[Page-level text extractions]
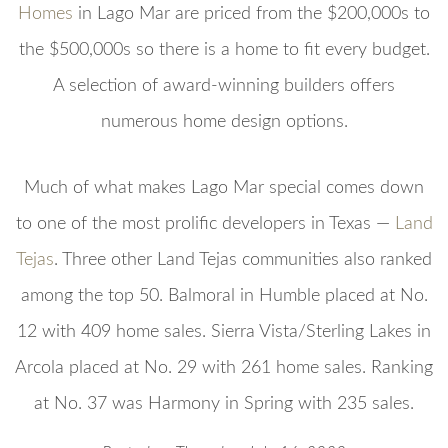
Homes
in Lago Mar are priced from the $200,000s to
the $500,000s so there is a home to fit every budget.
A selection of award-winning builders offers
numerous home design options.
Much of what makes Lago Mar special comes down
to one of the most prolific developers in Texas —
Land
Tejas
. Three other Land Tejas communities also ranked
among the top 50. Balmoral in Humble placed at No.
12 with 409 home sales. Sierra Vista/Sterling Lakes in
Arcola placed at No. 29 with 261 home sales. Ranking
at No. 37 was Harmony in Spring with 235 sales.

*WORK REQUIRED*.
Count the lines in the entries above that contain the word "sales", and reply with the number alone.

*RESULT*.
3